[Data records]

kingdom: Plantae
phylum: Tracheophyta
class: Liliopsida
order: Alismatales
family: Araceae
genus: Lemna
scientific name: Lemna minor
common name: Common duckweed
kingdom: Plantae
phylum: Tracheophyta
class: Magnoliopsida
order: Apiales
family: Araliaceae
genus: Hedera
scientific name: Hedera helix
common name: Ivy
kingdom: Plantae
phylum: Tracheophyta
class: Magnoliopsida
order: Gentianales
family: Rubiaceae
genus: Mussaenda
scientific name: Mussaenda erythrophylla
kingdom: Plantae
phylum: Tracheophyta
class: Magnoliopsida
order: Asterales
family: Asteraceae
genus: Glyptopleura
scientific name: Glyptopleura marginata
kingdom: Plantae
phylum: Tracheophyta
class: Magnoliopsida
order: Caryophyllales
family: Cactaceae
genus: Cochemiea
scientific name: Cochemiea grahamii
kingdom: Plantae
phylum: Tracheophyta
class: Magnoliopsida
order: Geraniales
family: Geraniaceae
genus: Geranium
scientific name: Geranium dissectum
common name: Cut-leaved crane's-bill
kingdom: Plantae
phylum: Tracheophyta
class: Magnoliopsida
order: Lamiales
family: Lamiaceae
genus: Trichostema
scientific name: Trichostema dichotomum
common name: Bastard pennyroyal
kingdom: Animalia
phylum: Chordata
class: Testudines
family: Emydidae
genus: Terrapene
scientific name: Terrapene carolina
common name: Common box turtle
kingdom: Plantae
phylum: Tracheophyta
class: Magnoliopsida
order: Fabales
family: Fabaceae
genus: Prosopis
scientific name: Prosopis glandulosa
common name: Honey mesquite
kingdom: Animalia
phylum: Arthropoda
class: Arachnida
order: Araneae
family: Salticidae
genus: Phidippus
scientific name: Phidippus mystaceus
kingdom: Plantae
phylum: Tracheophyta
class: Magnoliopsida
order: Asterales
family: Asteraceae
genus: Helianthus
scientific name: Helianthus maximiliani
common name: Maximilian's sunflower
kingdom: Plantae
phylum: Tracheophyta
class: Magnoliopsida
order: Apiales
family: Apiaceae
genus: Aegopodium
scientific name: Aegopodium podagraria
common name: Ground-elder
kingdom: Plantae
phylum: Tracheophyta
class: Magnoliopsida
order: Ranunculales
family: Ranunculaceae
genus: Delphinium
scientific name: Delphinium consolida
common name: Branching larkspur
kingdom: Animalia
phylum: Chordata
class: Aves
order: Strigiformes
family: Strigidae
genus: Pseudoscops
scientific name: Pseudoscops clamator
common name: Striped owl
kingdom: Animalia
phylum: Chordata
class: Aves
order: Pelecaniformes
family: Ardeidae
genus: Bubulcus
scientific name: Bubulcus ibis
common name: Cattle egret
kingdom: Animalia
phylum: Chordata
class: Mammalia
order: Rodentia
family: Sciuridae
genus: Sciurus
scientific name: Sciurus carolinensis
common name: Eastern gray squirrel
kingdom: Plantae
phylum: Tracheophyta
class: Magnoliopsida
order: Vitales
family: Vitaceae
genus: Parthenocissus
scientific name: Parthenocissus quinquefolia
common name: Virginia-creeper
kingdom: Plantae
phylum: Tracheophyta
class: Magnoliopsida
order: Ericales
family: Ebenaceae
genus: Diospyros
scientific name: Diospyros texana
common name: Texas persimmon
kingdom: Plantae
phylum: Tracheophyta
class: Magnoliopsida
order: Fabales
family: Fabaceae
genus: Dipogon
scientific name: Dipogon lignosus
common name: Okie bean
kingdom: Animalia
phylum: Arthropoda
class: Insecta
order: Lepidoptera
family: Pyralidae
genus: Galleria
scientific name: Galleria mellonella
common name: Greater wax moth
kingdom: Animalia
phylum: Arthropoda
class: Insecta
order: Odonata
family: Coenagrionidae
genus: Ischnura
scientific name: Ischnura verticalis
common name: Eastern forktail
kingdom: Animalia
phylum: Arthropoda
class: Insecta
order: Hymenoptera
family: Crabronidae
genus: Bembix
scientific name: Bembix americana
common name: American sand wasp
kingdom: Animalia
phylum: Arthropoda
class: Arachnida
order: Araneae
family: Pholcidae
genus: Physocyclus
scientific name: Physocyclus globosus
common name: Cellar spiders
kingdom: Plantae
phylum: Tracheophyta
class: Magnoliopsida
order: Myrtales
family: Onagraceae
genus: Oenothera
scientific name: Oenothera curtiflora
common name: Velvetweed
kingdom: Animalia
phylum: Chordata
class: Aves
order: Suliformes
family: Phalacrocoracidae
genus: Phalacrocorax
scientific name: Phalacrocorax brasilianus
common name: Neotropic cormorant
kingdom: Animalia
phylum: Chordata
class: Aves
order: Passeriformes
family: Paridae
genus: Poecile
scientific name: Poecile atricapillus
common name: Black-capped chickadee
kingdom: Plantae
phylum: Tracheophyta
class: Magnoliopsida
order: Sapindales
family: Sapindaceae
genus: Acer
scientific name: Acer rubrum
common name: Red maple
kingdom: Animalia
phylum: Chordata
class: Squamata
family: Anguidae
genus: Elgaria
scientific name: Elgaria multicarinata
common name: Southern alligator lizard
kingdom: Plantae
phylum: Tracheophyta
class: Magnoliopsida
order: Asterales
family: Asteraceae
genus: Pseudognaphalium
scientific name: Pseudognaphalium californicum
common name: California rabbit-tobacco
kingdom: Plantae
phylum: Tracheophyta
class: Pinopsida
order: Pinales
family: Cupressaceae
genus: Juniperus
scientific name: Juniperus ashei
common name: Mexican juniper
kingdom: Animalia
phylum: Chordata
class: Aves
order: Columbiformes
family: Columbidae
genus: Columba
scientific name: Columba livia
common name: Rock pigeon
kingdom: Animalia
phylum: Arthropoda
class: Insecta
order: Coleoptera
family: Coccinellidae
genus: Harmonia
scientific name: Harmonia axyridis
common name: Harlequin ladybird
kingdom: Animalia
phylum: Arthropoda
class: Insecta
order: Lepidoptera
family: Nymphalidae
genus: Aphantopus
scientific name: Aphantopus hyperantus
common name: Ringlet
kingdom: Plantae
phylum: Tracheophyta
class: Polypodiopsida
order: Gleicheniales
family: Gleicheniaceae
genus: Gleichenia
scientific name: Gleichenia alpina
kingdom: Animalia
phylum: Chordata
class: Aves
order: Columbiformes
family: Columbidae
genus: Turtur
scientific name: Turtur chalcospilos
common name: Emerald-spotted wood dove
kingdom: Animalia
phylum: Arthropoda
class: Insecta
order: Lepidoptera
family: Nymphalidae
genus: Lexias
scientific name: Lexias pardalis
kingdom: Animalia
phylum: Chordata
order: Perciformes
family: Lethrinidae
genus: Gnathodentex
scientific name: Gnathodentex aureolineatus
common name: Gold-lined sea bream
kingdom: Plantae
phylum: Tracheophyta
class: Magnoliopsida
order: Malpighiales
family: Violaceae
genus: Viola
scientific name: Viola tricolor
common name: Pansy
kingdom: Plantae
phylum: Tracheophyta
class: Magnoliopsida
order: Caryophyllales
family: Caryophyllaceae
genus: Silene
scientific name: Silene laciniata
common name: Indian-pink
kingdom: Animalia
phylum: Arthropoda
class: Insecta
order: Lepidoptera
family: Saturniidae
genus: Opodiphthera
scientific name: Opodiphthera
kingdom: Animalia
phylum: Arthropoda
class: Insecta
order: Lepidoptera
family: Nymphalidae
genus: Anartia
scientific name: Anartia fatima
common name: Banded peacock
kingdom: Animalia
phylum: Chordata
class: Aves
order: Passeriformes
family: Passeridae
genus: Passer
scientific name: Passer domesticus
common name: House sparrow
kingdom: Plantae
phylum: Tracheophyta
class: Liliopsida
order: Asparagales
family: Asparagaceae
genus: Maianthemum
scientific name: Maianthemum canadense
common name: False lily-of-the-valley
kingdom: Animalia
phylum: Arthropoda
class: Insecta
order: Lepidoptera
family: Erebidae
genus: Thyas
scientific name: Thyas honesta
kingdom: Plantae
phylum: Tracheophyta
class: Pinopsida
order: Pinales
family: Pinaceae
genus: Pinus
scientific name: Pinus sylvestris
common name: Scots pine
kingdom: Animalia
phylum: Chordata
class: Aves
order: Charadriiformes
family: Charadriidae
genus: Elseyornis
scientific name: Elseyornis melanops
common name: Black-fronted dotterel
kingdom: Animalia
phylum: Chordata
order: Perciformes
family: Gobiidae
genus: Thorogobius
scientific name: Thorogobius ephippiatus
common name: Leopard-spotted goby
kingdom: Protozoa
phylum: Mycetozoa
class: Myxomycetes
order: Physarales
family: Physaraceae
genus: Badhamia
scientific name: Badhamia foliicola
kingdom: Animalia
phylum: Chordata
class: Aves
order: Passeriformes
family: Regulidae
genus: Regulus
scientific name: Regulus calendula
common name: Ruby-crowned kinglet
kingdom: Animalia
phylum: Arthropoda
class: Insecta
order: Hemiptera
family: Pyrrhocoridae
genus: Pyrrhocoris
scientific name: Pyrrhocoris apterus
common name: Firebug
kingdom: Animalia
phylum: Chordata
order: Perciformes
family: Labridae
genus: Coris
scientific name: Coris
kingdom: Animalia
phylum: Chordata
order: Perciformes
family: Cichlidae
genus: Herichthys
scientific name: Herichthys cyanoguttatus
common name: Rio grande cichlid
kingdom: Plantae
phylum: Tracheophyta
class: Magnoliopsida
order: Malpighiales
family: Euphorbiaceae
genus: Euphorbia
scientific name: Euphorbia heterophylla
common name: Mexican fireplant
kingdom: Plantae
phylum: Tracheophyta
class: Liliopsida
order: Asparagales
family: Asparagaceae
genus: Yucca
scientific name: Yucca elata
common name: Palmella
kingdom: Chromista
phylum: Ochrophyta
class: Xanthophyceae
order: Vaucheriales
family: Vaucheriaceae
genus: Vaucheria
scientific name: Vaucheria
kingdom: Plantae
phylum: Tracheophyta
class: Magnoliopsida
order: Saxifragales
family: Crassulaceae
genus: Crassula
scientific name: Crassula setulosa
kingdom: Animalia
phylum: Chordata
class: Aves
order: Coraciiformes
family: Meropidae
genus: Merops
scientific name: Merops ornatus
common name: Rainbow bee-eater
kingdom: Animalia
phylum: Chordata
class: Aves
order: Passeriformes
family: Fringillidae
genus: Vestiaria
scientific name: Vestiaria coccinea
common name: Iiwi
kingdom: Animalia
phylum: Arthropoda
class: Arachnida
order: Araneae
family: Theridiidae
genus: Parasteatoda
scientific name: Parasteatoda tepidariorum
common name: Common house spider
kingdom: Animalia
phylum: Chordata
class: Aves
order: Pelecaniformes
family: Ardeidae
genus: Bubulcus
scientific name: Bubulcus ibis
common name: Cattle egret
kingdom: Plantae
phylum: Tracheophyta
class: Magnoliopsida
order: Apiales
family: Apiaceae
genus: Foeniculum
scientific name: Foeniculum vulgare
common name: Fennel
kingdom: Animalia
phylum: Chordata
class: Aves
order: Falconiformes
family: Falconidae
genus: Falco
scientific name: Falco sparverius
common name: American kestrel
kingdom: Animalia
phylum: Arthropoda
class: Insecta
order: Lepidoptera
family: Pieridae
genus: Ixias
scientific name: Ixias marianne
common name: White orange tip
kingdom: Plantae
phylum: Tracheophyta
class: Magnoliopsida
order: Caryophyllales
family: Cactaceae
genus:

- [TASK DESCRIPTION]:
Write out the material word for word, from its first line down to and including the line that holds "scientific name: Hedera helix".

- [OUTPUT FOR THIS TASK]:
kingdom: Plantae
phylum: Tracheophyta
class: Liliopsida
order: Alismatales
family: Araceae
genus: Lemna
scientific name: Lemna minor
common name: Common duckweed
kingdom: Plantae
phylum: Tracheophyta
class: Magnoliopsida
order: Apiales
family: Araliaceae
genus: Hedera
scientific name: Hedera helix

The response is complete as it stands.